Fire at Sea by Gianfranco Rosi in competition at Berlin
by Camillo De Marco
- The new documentary by the winner of the Golden Lion was filmed on the island of Lampedusa, the landing place of thousands of migrants in search of freedom
The new documentary by Golden Lion winner Gianfranco Rosi, Fire at Sea [+see also:
interview: Gianfranco Rosi
film profile], has been chosen to compete at Berlin, as was announced yesterday by the Berlinale.
To make Fire at Sea, Rosi went to Lampedusa, the landing place for the last twenty years of thousands of migrants in search of freedom and the epicentre of media hype. Rosi went to live on the island for over a year, to find out what it means to live on the most symbolic border of Europe, telling the various stories of those who have always lived on the island and the migrants themselves. The film centres around Samuele, 12-years-old, who, along with his fellow citizens, has witnessed one of the biggest human tragedies of our time.
The direction, photography and sound are all by Gianfranco Rosi, whilst the editing is by Jacopo Quadri and the assistant director is Giuseppe del Volgo. The narrative was written by the director, based on an idea by Carla Cattani. The film was produced by Donatella Palermo and Gianfranco Rosi, through 21Uno Film and Stemal Entertainment, with Istituto Luce-Cinecittà and Rai Cinema, in co-production with French companies Les Films D’Ici and Arte France Cinéma. The film is set to hit Italian theatres in February under the distribution of Istituto Luce-Cinecittà.

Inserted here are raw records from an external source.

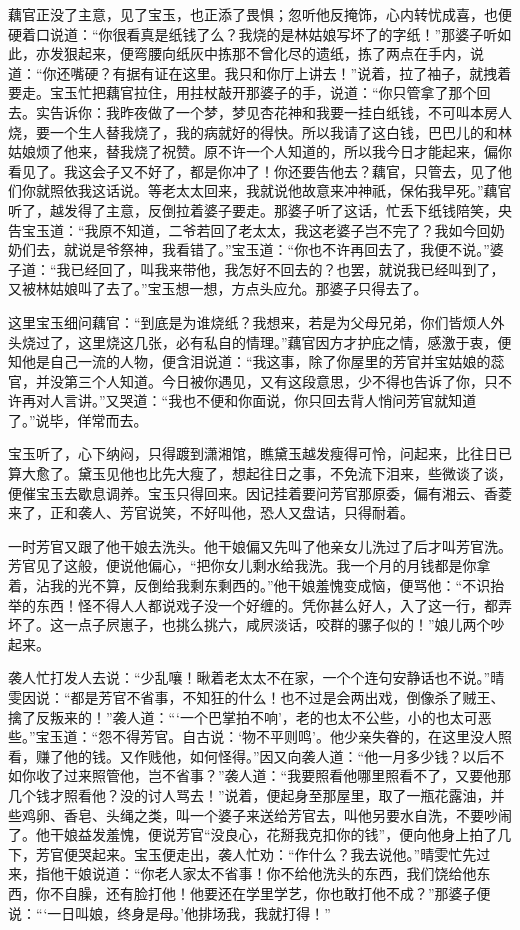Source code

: \documentclass[12pt,oneside]{book}
\begin{document}
藕官正没了主意，见了宝玉，也正添了畏惧；忽听他反掩饰，心内转忧成喜，也便硬着口说道：“你很看真是纸钱了么？我烧的是林姑娘写坏了的字纸！”那婆子听如此，亦发狠起来，便弯腰向纸灰中拣那不曾化尽的遗纸，拣了两点在手内，说道：“你还嘴硬？有据有证在这里。我只和你厅上讲去！”说着，拉了袖子，就拽着要走。宝玉忙把藕官拉住，用拄杖敲开那婆子的手，说道：“你只管拿了那个回去。实告诉你：我昨夜做了一个梦，梦见杏花神和我要一挂白纸钱，不可叫本房人烧，要一个生人替我烧了，我的病就好的得快。所以我请了这白钱，巴巴儿的和林姑娘烦了他来，替我烧了祝赞。原不许一个人知道的，所以我今日才能起来，偏你看见了。我这会子又不好了，都是你冲了！你还要告他去？藕官，只管去，见了他们你就照依我这话说。等老太太回来，我就说他故意来冲神祇，保佑我早死。”藕官听了，越发得了主意，反倒拉着婆子要走。那婆子听了这话，忙丢下纸钱陪笑，央告宝玉道：“我原不知道，二爷若回了老太太，我这老婆子岂不完了？我如今回奶奶们去，就说是爷祭神，我看错了。”宝玉道：“你也不许再回去了，我便不说。”婆子道：“我已经回了，叫我来带他，我怎好不回去的？也罢，就说我已经叫到了，又被林姑娘叫了去了。”宝玉想一想，方点头应允。那婆子只得去了。

这里宝玉细问藕官：“到底是为谁烧纸？我想来，若是为父母兄弟，你们皆烦人外头烧过了，这里烧这几张，必有私自的情理。”藕官因方才护庇之情，感激于衷，便知他是自己一流的人物，便含泪说道：“我这事，除了你屋里的芳官并宝姑娘的蕊官，并没第三个人知道。今日被你遇见，又有这段意思，少不得也告诉了你，只不许再对人言讲。”又哭道：“我也不便和你面说，你只回去背人悄问芳官就知道了。”说毕，佯常而去。

宝玉听了，心下纳闷，只得踱到潇湘馆，瞧黛玉越发瘦得可怜，问起来，比往日已算大愈了。黛玉见他也比先大瘦了，想起往日之事，不免流下泪来，些微谈了谈，便催宝玉去歇息调养。宝玉只得回来。因记挂着要问芳官那原委，偏有湘云、香菱来了，正和袭人、芳官说笑，不好叫他，恐人又盘诘，只得耐着。

一时芳官又跟了他干娘去洗头。他干娘偏又先叫了他亲女儿洗过了后才叫芳官洗。芳官见了这般，便说他偏心，“把你女儿剩水给我洗。我一个月的月钱都是你拿着，沾我的光不算，反倒给我剩东剩西的。”他干娘羞愧变成恼，便骂他：“不识抬举的东西！怪不得人人都说戏子没一个好缠的。凭你甚么好人，入了这一行，都弄坏了。这一点子屄崽子，也挑么挑六，咸屄淡话，咬群的骡子似的！”娘儿两个吵起来。

袭人忙打发人去说：“少乱嚷！瞅着老太太不在家，一个个连句安静话也不说。”晴雯因说：“都是芳官不省事，不知狂的什么！也不过是会两出戏，倒像杀了贼王、擒了反叛来的！”袭人道：“‘一个巴掌拍不响’，老的也太不公些，小的也太可恶些。”宝玉道：“怨不得芳官。自古说：‘物不平则鸣’。他少亲失眷的，在这里没人照看，赚了他的钱。又作贱他，如何怪得。”因又向袭人道：“他一月多少钱？以后不如你收了过来照管他，岂不省事？”袭人道：“我要照看他哪里照看不了，又要他那几个钱才照看他？没的讨人骂去！”说着，便起身至那屋里，取了一瓶花露油，并些鸡卵、香皂、头绳之类，叫一个婆子来送给芳官去，叫他另要水自洗，不要吵闹了。他干娘益发羞愧，便说芳官“没良心，花掰我克扣你的钱”，便向他身上拍了几下，芳官便哭起来。宝玉便走出，袭人忙劝：“作什么？我去说他。”晴雯忙先过来，指他干娘说道：“你老人家太不省事！你不给他洗头的东西，我们饶给他东西，你不自臊，还有脸打他！他要还在学里学艺，你也敢打他不成？”那婆子便说：“‘一日叫娘，终身是母。’他排场我，我就打得！”
\end{document}
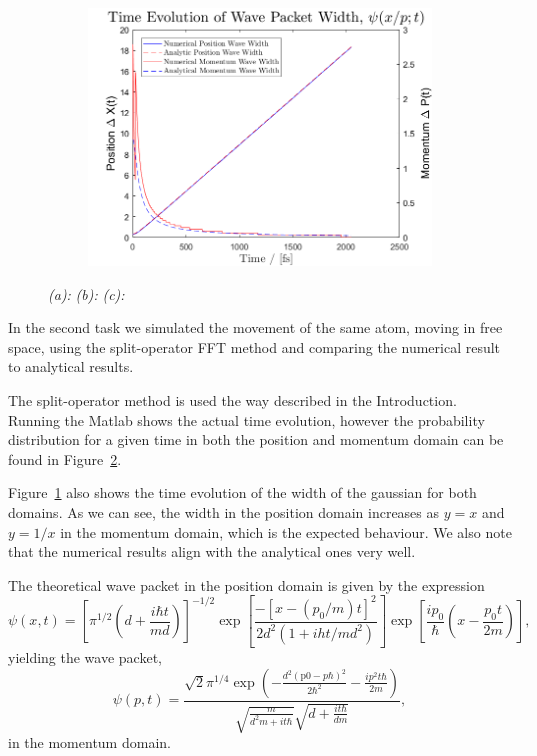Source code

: \begin{figure}[H]
\begin{subfigure}[t]{0.7\textwidth}
\includegraphics[width=\textwidth]{graphics/task2/width_evolution.png}
\caption{}
\label{fig:2_c}
\end{subfigure}

\caption{
	\textit{(a):}  
	\textit{(b):} 
	\textit{(c):} 
}
\label{fig:2}
\end{figure}

In the second task we simulated the movement of the same atom, moving in free space, using the split-operator FFT method and comparing the numerical result to analytical results.

The split-operator method is used the way described in the Introduction. Running the Matlab shows the actual time evolution, however the probability distribution for a given time in both the position and momentum domain can be found in Figure~\ref{fig:2}.

Figure~\ref{fig:2_c} also shows the time evolution of the width of the gaussian for both domains. As we can see, the width in the position domain increases as $y = x$ and $y = 1/x$ in the momentum domain, which is the expected behaviour. We also note that the numerical results align with the analytical ones very well.

The theoretical wave packet in the position domain is given by the expression
\begin{equation}
\psi(x,t) = \left[
\pi^{1/2}\left(
d+\frac{i\hbar t}{md}
\right)
\right]^{-1/2}
\exp\left[
\frac{-\left[x-\left(p_0/m\right)t\right]^2}{2d^2(1+iht/md^2)}
\right]
\exp\left[
\frac{ip_0}{\hbar}\left(x-\frac{p_0t}{2m}\right)
\right],
\end{equation}
yielding the wave packet,
\begin{equation}
\psi(p,t) = \frac{\sqrt{2} \pi^{1/4} \exp \left(-\frac{d^2 (\text{p0}-p \hbar )^2}{2 \hbar ^2}-\frac{i p^2 t \hbar }{2 m}\right)}{\sqrt{\frac{m}{d^2 m+i t \hbar }} \sqrt{d+\frac{i t \hbar }{d m}}},
\end{equation}
in the momentum domain.



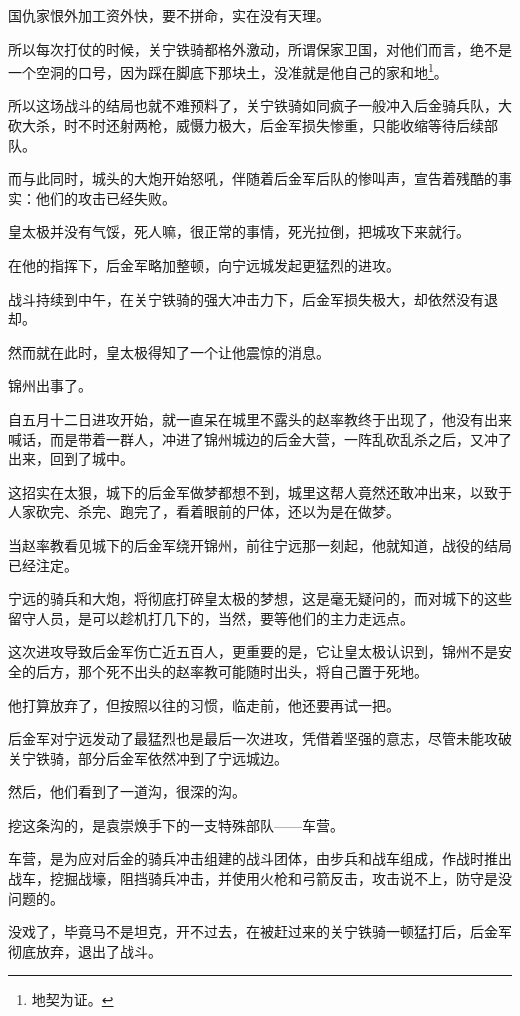 \begin{multicols}{\theparacolNo}
		国仇家恨外加工资外快，要不拼命，实在没有天理。

		所以每次打仗的时候，关宁铁骑都格外激动，所谓保家卫国，对他们而言，绝不是一个空洞的口号，因为踩在脚底下那块土，没准就是他自己的家和地\footnote{地契为证。}。

		所以这场战斗的结局也就不难预料了，关宁铁骑如同疯子一般冲入后金骑兵队，大砍大杀，时不时还射两枪，威慑力极大，后金军损失惨重，只能收缩等待后续部队。

		而与此同时，城头的大炮开始怒吼，伴随着后金军后队的惨叫声，宣告着残酷的事实：他们的攻击已经失败。

		皇太极并没有气馁，死人嘛，很正常的事情，死光拉倒，把城攻下来就行。

		在他的指挥下，后金军略加整顿，向宁远城发起更猛烈的进攻。

		战斗持续到中午，在关宁铁骑的强大冲击力下，后金军损失极大，却依然没有退却。

		然而就在此时，皇太极得知了一个让他震惊的消息。

		锦州出事了。

		自五月十二日进攻开始，就一直呆在城里不露头的赵率教终于出现了，他没有出来喊话，而是带着一群人，冲进了锦州城边的后金大营，一阵乱砍乱杀之后，又冲了出来，回到了城中。

		这招实在太狠，城下的后金军做梦都想不到，城里这帮人竟然还敢冲出来，以致于人家砍完、杀完、跑完了，看着眼前的尸体，还以为是在做梦。

		当赵率教看见城下的后金军绕开锦州，前往宁远那一刻起，他就知道，战役的结局已经注定。

		宁远的骑兵和大炮，将彻底打碎皇太极的梦想，这是毫无疑问的，而对城下的这些留守人员，是可以趁机打几下的，当然，要等他们的主力走远点。

		这次进攻导致后金军伤亡近五百人，更重要的是，它让皇太极认识到，锦州不是安全的后方，那个死不出头的赵率教可能随时出头，将自己置于死地。

		他打算放弃了，但按照以往的习惯，临走前，他还要再试一把。

		后金军对宁远发动了最猛烈也是最后一次进攻，凭借着坚强的意志，尽管未能攻破关宁铁骑，部分后金军依然冲到了宁远城边。

		然后，他们看到了一道沟，很深的沟。

		挖这条沟的，是袁崇焕手下的一支特殊部队——车营。

		车营，是为应对后金的骑兵冲击组建的战斗团体，由步兵和战车组成，作战时推出战车，挖掘战壕，阻挡骑兵冲击，并使用火枪和弓箭反击，攻击说不上，防守是没问题的。

		没戏了，毕竟马不是坦克，开不过去，在被赶过来的关宁铁骑一顿猛打后，后金军彻底放弃，退出了战斗。


\end{multicols}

His invitation to participate in the Berlinale arrived whilst Rosi was still filming in Lampedusa, where the editing was relocated to guarantee continuity between reality and the narrative of the documentary. “I always find it hard to tear myself away from the characters and filming locations”, says the director, “but this time it was even harder. More so than when working on my other projects, I felt like I needed share my experience as soon as possible so as to link it to the present and the questions this poses. I’m particularly pleased to be bringing the story of Lampedusa, its inhabitants and its migrants to Berlin, in Central Europe, at a time when the media is making us stop and think differently”.